More of Porter Robinson means a new show that “is really focused on being as beautiful an experience as possible,” filled with “lots of big vast awesome surreal alien landscapes. There’s lots of long, loud, immersive scoop-up-your-whole-body breaks, but it always delivers a big emphatic moment.” Now able to embrace his former sonic self, while staying true to his values as an artist, Robinson explains, “This show is going to be an enormous treat to fans of old Porter. I went through - the best way I can describe it, Worlds aside - a bunch of my old music, old tracks like ‘Say My Name’ and stuff, and made them more worldly.” Thus, he’ll “play things for the sake of old fans,” without having “to wreck the atmosphere of the new material. So I basically wrote a new album, remixes of my old music.”

As for DJing, there are a few facts Robinson needs to make straight. When news first matriculated about him breaking free from electronic dance music’s grip, there was some fan and blogger backlash regarding Robinson’s alleged antipathy toward DJing. “I don’t think that DJing is bad,” he clarifies for us now. “I don’t think that I always didn’t want to do it. In fact, today I still DJ in Vegas, and since I feel better understood artistically now, since I put out the music, it’s almost freed me up when I go to Vegas and whenever I do DJ. I can really enjoy it. I don’t have these anxieties about being misunderstood. I can do it as a fun thing. I feel like DJing is awesome and it should be something that should persist forever, it’s really fun. I don’t have a problem with dance music being dance music. I wanted people to get my vision as an artist.”

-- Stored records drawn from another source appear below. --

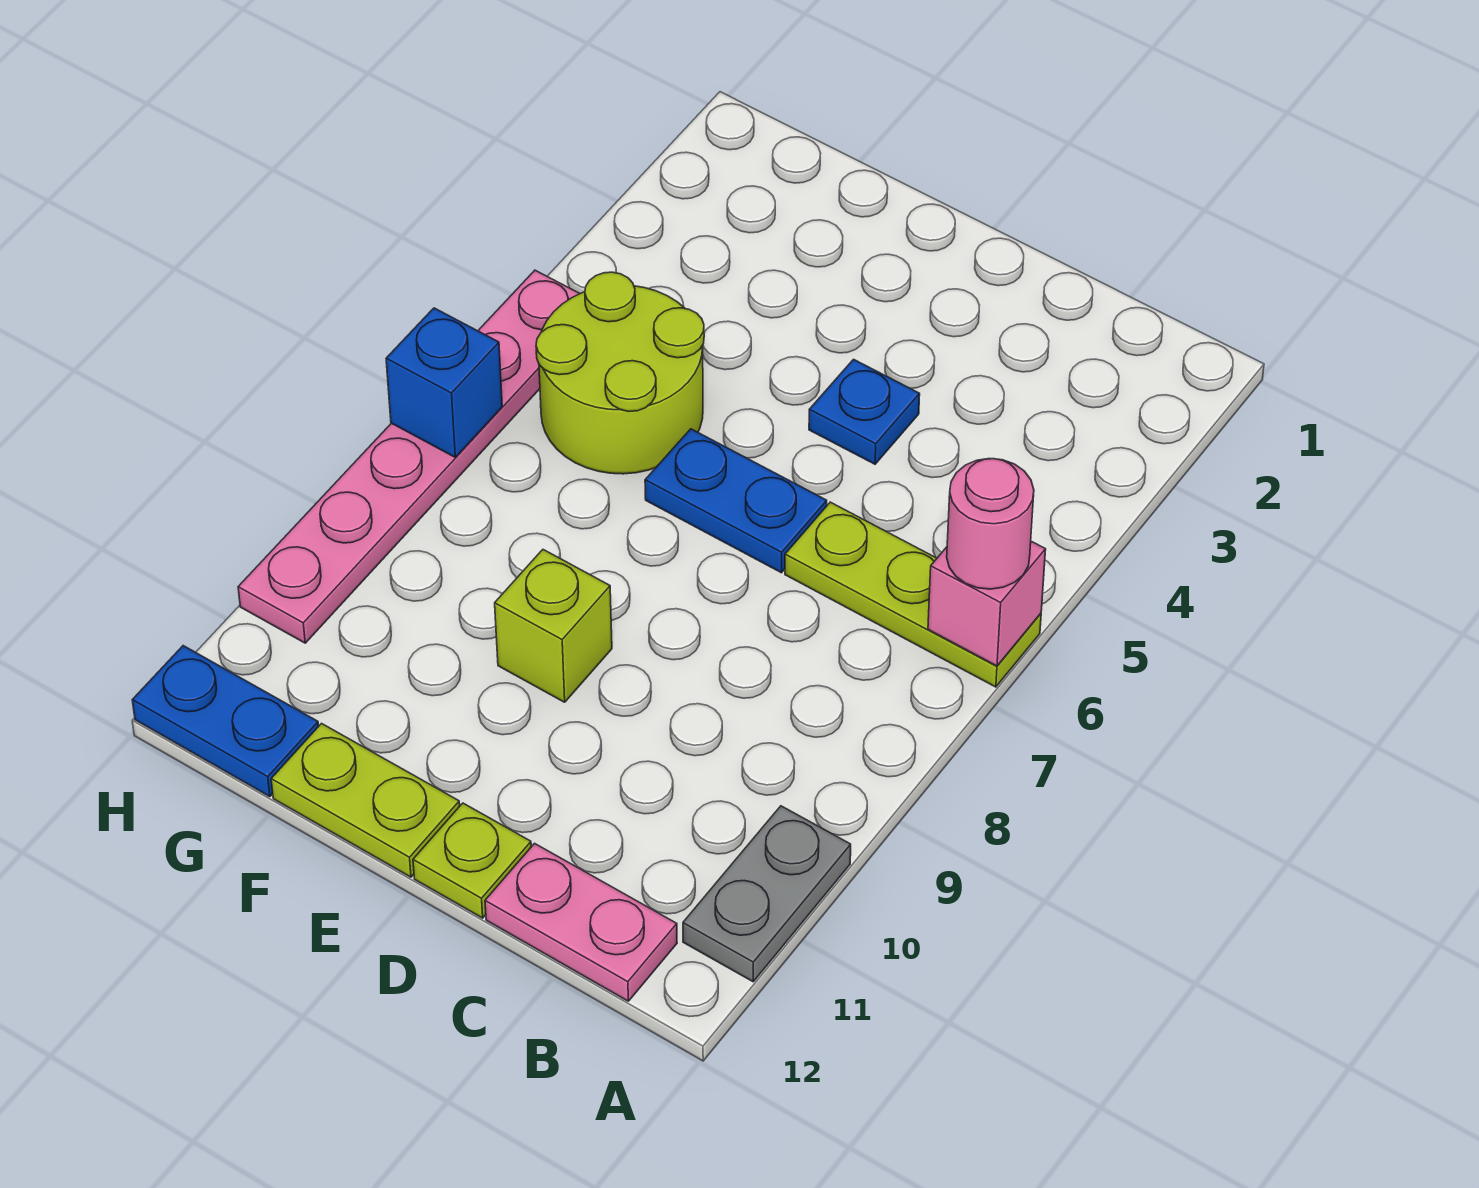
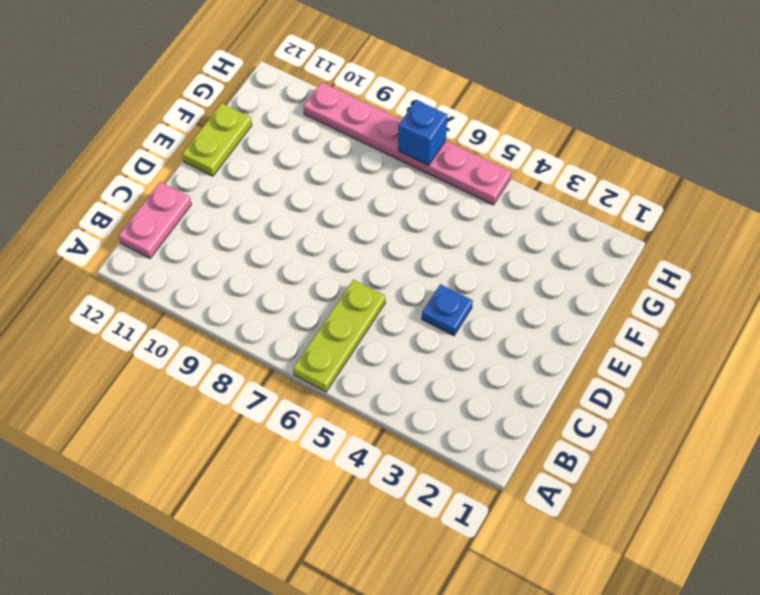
none -> grey 1x2 plate [683,806,851,982]
none -> blue 1x2 plate [645,429,827,573]
none -> lime 1x1 plate [413,803,531,918]

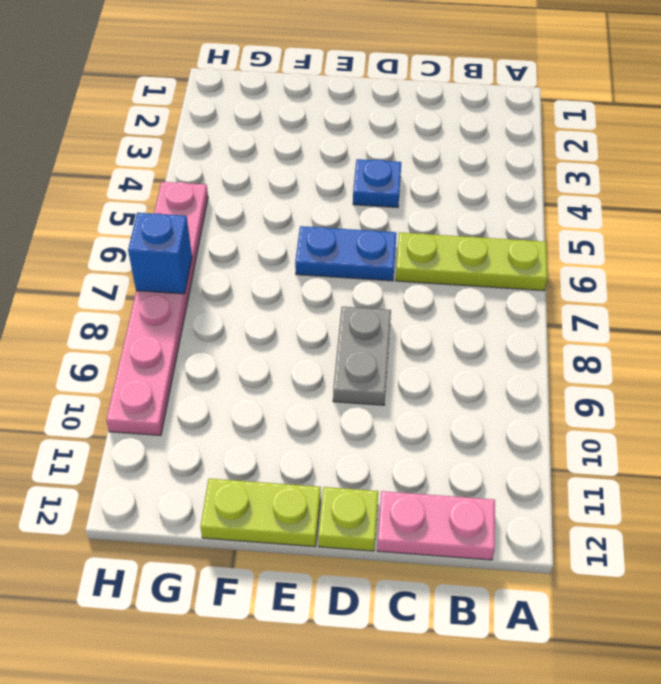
grey 1x2 plate [333,307,391,405] -> grey 1x2 plate moved to [683,806,851,982]
none -> lime 1x1 brick [495,550,612,702]
none -> lime 2x2 round brick [536,272,704,474]
none -> blue 1x2 plate [132,646,319,797]

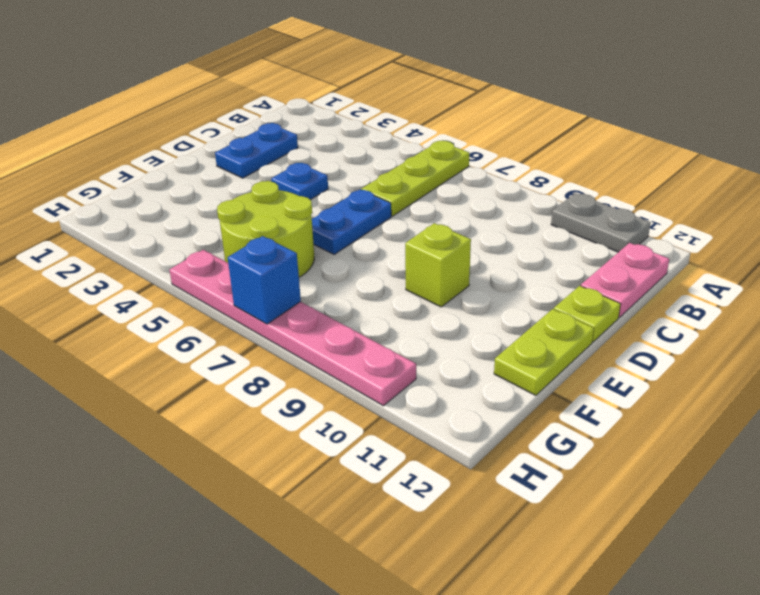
blue 1x2 plate [215,123,298,178] -> blue 1x2 plate moved to [132,646,319,797]
none -> pink 1x1 brick [928,541,1046,666]
none -> pink 1x1 round brick [947,459,1034,589]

First and foremost, Robinson would never want to ruin prior good times had by his fans. “I just don’t want to make invalid all the experiences of people who have seen me,” he affirms. “I don’t want people to think I always hated it up there. I just had other aspirations. DJing represents me at a time when I was at my most joked about. EDM now, in my case, has changed a little bit. I’ll be real with you, I think I was good at DJing and I’ll continue DJing kind of on the side.”

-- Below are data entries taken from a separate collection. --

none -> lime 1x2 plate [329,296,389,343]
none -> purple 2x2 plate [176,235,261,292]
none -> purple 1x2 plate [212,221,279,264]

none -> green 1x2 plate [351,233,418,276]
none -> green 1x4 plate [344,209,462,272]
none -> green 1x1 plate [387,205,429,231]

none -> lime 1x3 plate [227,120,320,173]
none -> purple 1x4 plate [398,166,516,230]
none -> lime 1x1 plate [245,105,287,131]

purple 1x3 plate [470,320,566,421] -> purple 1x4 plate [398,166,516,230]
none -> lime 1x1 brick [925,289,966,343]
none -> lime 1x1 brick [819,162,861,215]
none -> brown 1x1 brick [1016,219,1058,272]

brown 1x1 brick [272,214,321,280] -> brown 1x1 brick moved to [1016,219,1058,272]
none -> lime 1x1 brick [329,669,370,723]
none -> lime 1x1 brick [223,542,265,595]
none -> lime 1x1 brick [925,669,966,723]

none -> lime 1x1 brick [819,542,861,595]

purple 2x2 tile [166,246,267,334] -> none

This is good news for fans of quality DJ sets. Porter Robinson may be young, but he is a force worth catching on the decks. With an ability to steer the crowd smoothly like a Buggatti Veyron through the twists and turns of the most hazardous racecourse, he is a prodigy of the console. Equipped to hypnotize even the most discerning of sonic snobs, when it comes to the art of DJing, Robinson rarely slips off track.

THE TOUR
“The Worlds tour is going to be all Porter Robinson songs, all digital music. I’m going to be singing, triggering samples, running multi-tracks, playing keys. I think it’s going to be a very beautiful experience.” And he’s serious when adding, “Making the visuals, I was on the phone with them every day. No one fucks with the show.”

It’s been a long road prepping this tour, which will display copious nuggets he’s acquired over the years, having used them for his own creative personal life collage. “All the visuals are based off this mood board I’ve been compiling for the last few years. If I ever saw an image that provoked Worlds to me, I’d save it. I’d save it to a big mood board, so I just have this enormous wealth. [The tour is] just me in show form and I think fans that have followed me for a long time are going to have a great time. It will be different to people who have grown accustomed to watching me DJ, but it will be a rookie kind of live thing.”

Nearly forgetting these forthright words are coming from the mouth of a youngster who has just emerged from a post-adolescent slump, Robinson reminds us he’s still only 22 when he says, “And I think that girls are going to cry and stuff, it’s going to great.” He might still be young, but his mixture of innate smarts, resourcefulness and simplicity combine to make the greatness of Porter Robinson’s many worlds.